DATA FOR PROCESSING.

========================

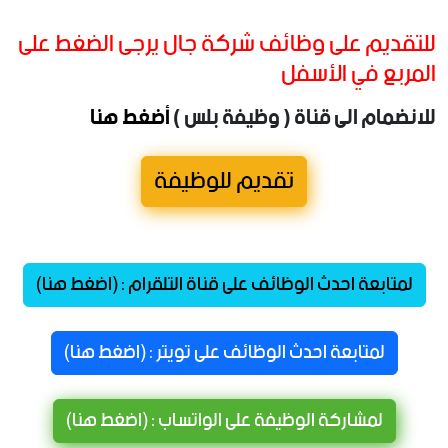
للتقديم على وظائف شركة جال يرجى الضغط على
المربع في الأسفل
للانضمام الى قناة ( وظيفة بلس )
أضغط هنا
تقديم للوظيفة
لمتابعة احدث الوظائف على قناة التلقرام : (اضغط هنا)
لمتابعة احدث الوظائف على تويتر : (اضغط هنا)
لمشاركة الوظيفة على الواتساب : (اضغط هنا)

========================

WHAT YOU ARE ASKED TO DO. Please reproduce the closing stretch of the records, from the line with "للانضمام الى قناة ( وظيفة بلس )" through the last line, exactly as it stands.

RESPONSE BOX.
للانضمام الى قناة ( وظيفة بلس )
أضغط هنا
تقديم للوظيفة
لمتابعة احدث الوظائف على قناة التلقرام : (اضغط هنا)
لمتابعة احدث الوظائف على تويتر : (اضغط هنا)
لمشاركة الوظيفة على الواتساب : (اضغط هنا)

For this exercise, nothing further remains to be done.